Bilanzgarantie HSH-Eigner sehen Bad Bank kritisch

Die Mehrheitseigner der HSH Nordbank werden wohl kaum auf das Bad-Bank-Modell der Bundesregierung zurückgreifen. „Vorteile haben wir nicht, alle Nachteile bleiben bei uns“, heißt es nach Informationen des Handelsblatts aus Eignerkreisen.

BERLIN. Die Länder Schleswig-Holstein und Hamburg halten mehr als 80 Prozent an der Landesbank, die im vergangenen Jahr Verluste in Höhe von 2,7 Mrd. Euro verbuchte.

Das Bad-Bank-Gesetz soll am 3. Juli durch das Parlament verabschiedet werden. Es sieht vor, dass Landesbanken ihre toxischen Papiere und nichtstrategische Beteiligungen bilanzwirksam in eine Anstalt unter dem Dach des staatlichen Rettungsfonds Soffin (Anstalt in der Anstalt) auslagern können. „Die Einbringung von Wertpapieren löst nach dem Bad-Bank-Gesetz unmittelbar einen erneuten zehnprozentigen Abschreibungsbedarf aus und belässt trotzdem alle zukünftigen Risiken bei den bisherigen Anteilseignern“, kritisierte der bankpolitische Sprecher der Kieler CDU, Tobias Koch, gestern.

Die Länder Bayern und Baden-Württemberg, die an den möglichen Bad-Bank-Kandidaten BayernLB und Landesbank Baden-Württemberg beteiligt sind, zeigen sich bislang auch zurückhaltend. Bislang hat nur das Land NRW, das an der WestLB beteiligt ist, konkretes Interesse an einer Bad Bank.
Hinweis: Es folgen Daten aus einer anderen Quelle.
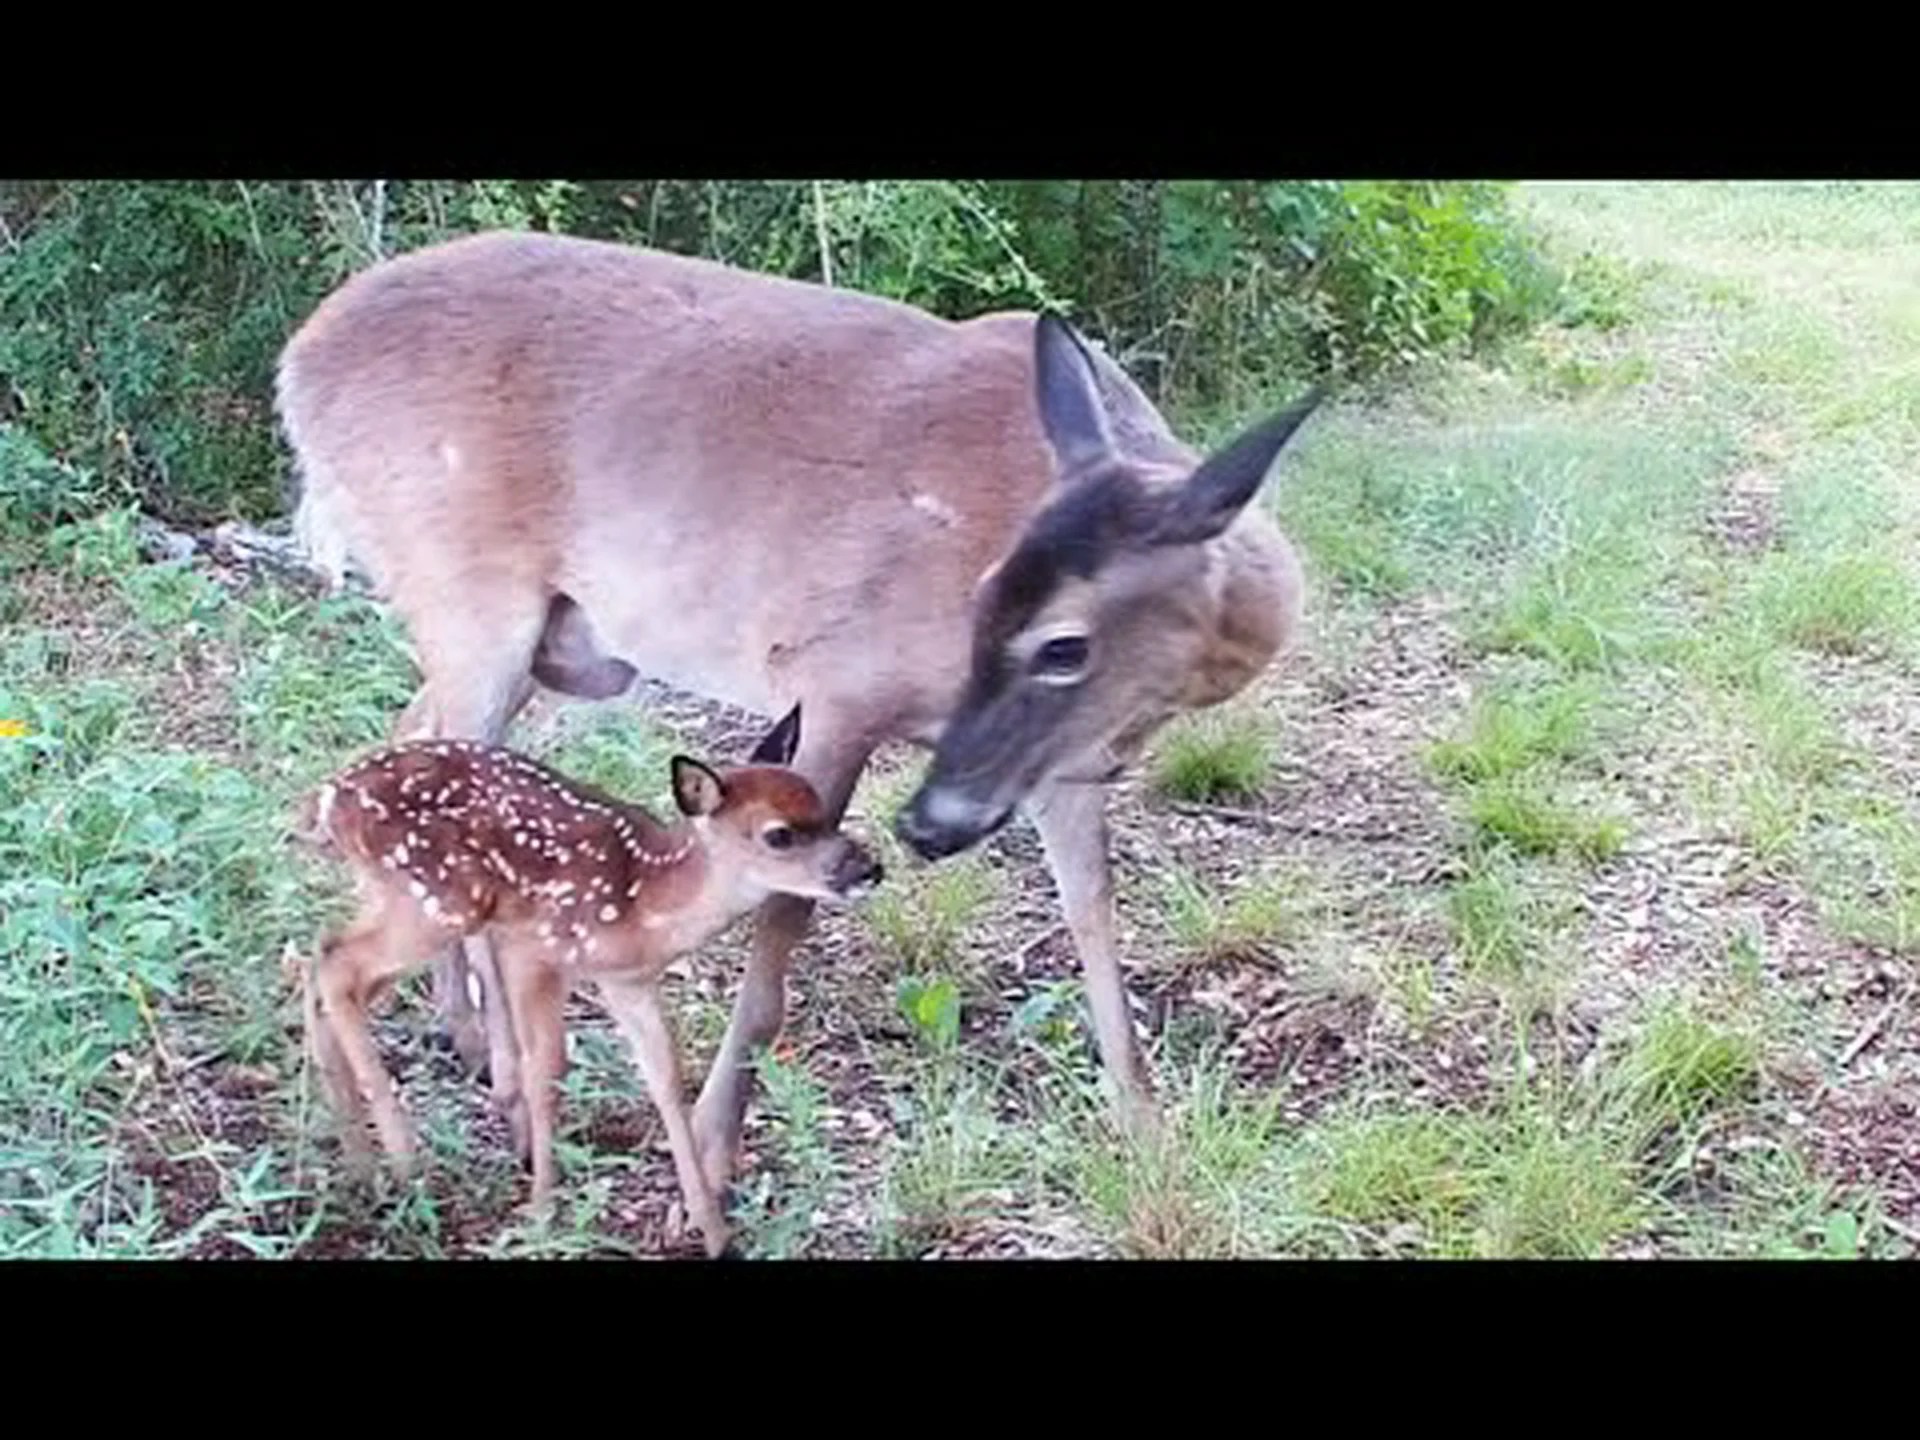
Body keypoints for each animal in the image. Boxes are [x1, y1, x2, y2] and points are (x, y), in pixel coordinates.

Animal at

Ökonomisch Sinn macht eine Beteiligung der HSH-Eigner nicht. Die Länder Hamburg und Schleswig-Holstein wickeln ihre 13 Mrd. Euro schwere Hilfe über den HSH Finanzfonds ab. Konkret muss die HSH Nordbank jährlich 400 Mio. Euro für die Bilanzgarantie der Länder in Höhe von zehn Mrd. Euro zahlen. Damit finanziert der Finanzfonds wiederum die von den Ländern erbrachte Kapitalerhöhung in Höhe von drei Mrd. Euro. Würden die Länder das Bad-Bank-Modell des Bundes nutzen, würden die Provisionen an den staatlichen Rettungsfonds Soffin fließen.

Offiziell wollen die Eigner noch nicht den Stab über das Staats-Modell brechen, mit dem auch die Konsolidierung der sieben selbstständigen Landesbanken vorangetrieben werden soll. Auch steht noch nicht fest, welche Auflagen die EU-Kommission für die Genehmigung der Beihilfen verhängen wird.

Der schleswig-holsteinische Ministerpräsidenten Peter Harry Carstensen (CDU) zeigte sich gestern für Kooperationen und Fusionen offen. Er habe sich aber noch nicht festgelegt, ob Fusionen unter Landesbanken, einzelne spezialisierte Landesbanken oder eine einzige Bank deutscher Länder am sinnvollsten für die HSH Nordbank seien. Derzeit hätten Maßnahmen Vorrang, die Landesbank stabilisierten, sagte Carstensen gestern in Kiel. Indes laufen die Vorbereitungen der HSH Nordbank für die virtuelle Schaffung einer Abbaubank weiter. Hier sollen toxische Wertpapiere und nicht mehr zum Kerngeschäft zählende Aktiva konzentriert werden.